Document layout detection data
● ● ●

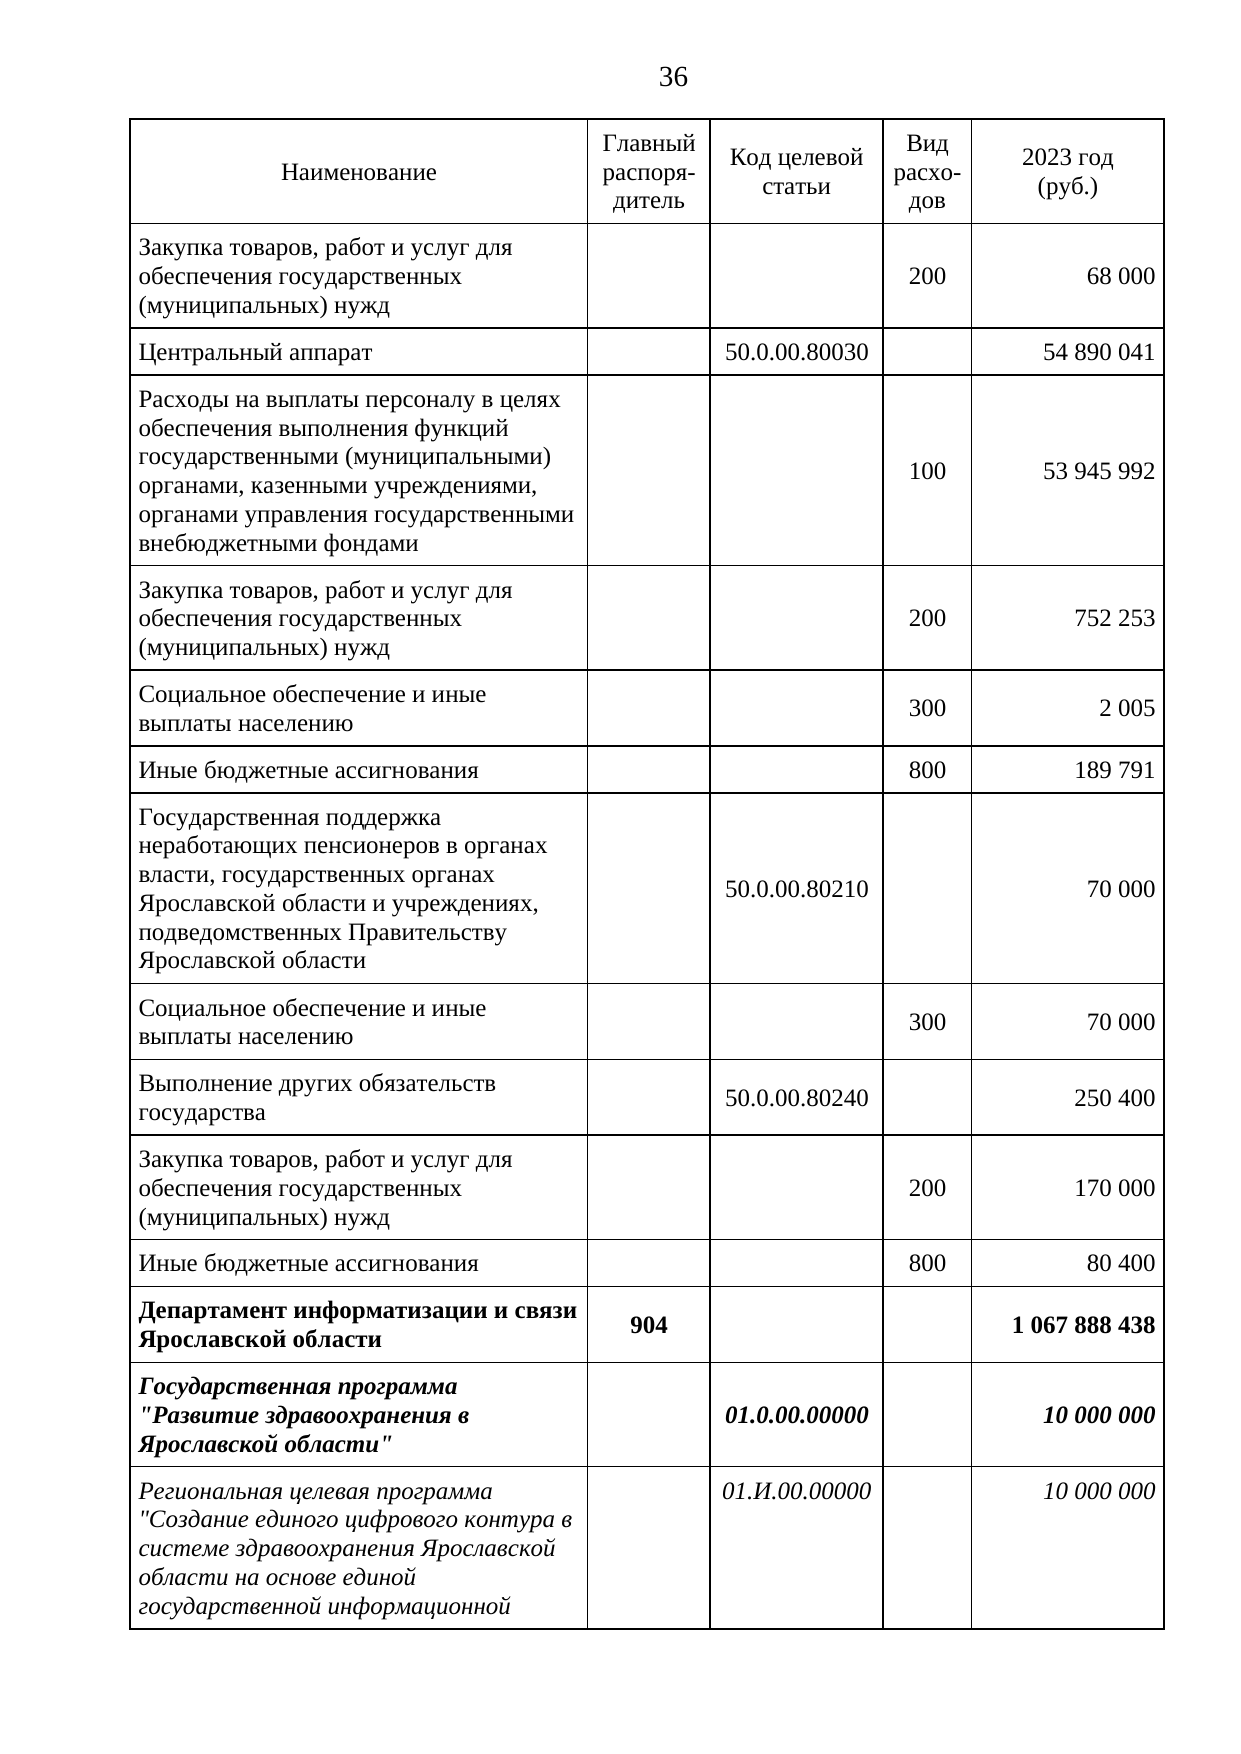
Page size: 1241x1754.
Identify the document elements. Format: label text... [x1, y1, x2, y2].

table_cell 68 000 [972, 224, 1163, 327]
table_cell Социальное обеспечение и иные выплаты населению [131, 671, 587, 745]
table_cell [588, 1467, 709, 1628]
table_cell Государственная программа "Развитие здравоохранения в Ярославской области" [131, 1363, 587, 1466]
table_cell [884, 1363, 971, 1466]
table_header 2023 год (руб.) [972, 120, 1163, 223]
table_cell Социальное обеспечение и иные выплаты населению [131, 984, 587, 1058]
table_cell [588, 329, 709, 374]
table_cell 10 000 000 [972, 1363, 1163, 1466]
table_cell 10 000 000 [972, 1467, 1163, 1628]
table_cell Иные бюджетные ассигнования [131, 747, 587, 792]
table_cell 170 000 [972, 1136, 1163, 1239]
table_cell 01.И.00.00000 [711, 1467, 882, 1628]
table_cell Центральный аппарат [131, 329, 587, 374]
table_cell [711, 671, 882, 745]
table_cell [884, 1467, 971, 1628]
table_cell [588, 1363, 709, 1466]
table_cell Закупка товаров, работ и услуг для обеспечения государственных (муниципальных) нужд [131, 1136, 587, 1239]
table_header Главный распоря-дитель [588, 120, 709, 223]
table_cell 800 [884, 1240, 971, 1286]
table_cell [588, 671, 709, 745]
table_cell [711, 1240, 882, 1286]
table_cell 80 400 [972, 1240, 1163, 1286]
table_cell 250 400 [972, 1060, 1163, 1134]
table_cell 752 253 [972, 566, 1163, 669]
table_cell Выполнение других обязательств государства [131, 1060, 587, 1134]
table_cell [884, 1060, 971, 1134]
table_cell [711, 747, 882, 792]
table_cell [588, 747, 709, 792]
table_cell Департамент информатизации и связи Ярославской области [131, 1287, 587, 1361]
table_cell 50.0.00.80240 [711, 1060, 882, 1134]
table_cell 50.0.00.80210 [711, 794, 882, 983]
table_cell 189 791 [972, 747, 1163, 792]
table_cell [588, 794, 709, 983]
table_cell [131, 1467, 587, 1628]
table_cell [588, 566, 709, 669]
table_cell Государственная поддержка неработающих пенсионеров в органах власти, государственных органах Ярославской области и учреждениях, подведомственных Правительству Ярославской области [131, 794, 587, 983]
table_cell [884, 329, 971, 374]
table_cell 70 000 [972, 984, 1163, 1058]
table_cell Иные бюджетные ассигнования [131, 1240, 587, 1286]
table_cell 2 005 [972, 671, 1163, 745]
table_cell 200 [884, 1136, 971, 1239]
table_cell 200 [884, 224, 971, 327]
table_cell [711, 1136, 882, 1239]
table_cell 800 [884, 747, 971, 792]
table_cell Закупка товаров, работ и услуг для обеспечения государственных (муниципальных) нужд [131, 224, 587, 327]
table_cell [588, 376, 709, 565]
table_cell [588, 984, 709, 1058]
table_cell 200 [884, 566, 971, 669]
table_cell [588, 1136, 709, 1239]
table_header Наименование [131, 120, 587, 223]
table_header Код целевой статьи [711, 120, 882, 223]
table_cell [588, 1060, 709, 1134]
table_cell [711, 224, 882, 327]
table_cell [588, 1240, 709, 1286]
table_cell 300 [884, 984, 971, 1058]
table_cell 01.0.00.00000 [711, 1363, 882, 1466]
table_cell 70 000 [972, 794, 1163, 983]
table_cell [884, 1287, 971, 1361]
table_cell 53 945 992 [972, 376, 1163, 565]
table_cell 54 890 041 [972, 329, 1163, 374]
table_cell [711, 566, 882, 669]
table_header Вид расхо-дов [884, 120, 971, 223]
table_cell 100 [884, 376, 971, 565]
table_cell [588, 224, 709, 327]
table_cell Расходы на выплаты персоналу в целях обеспечения выполнения функций государственными (муниципальными) органами, казенными учреждениями, органами управления государственными внебюджетными фондами [131, 376, 587, 565]
table_cell [711, 984, 882, 1058]
table_cell 300 [884, 671, 971, 745]
table_cell [711, 376, 882, 565]
table_cell 1 067 888 438 [972, 1287, 1163, 1361]
table_cell [711, 1287, 882, 1361]
table_cell 50.0.00.80030 [711, 329, 882, 374]
table_cell 904 [588, 1287, 709, 1361]
table_cell [884, 794, 971, 983]
table_cell Закупка товаров, работ и услуг для обеспечения государственных (муниципальных) нужд [131, 566, 587, 669]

● ● ●

For the string "бюджетные", show each line of the entries above where it occurs.

table_cell Иные бюджетные ассигнования [131, 747, 587, 792]
table_cell Иные бюджетные ассигнования [131, 1240, 587, 1286]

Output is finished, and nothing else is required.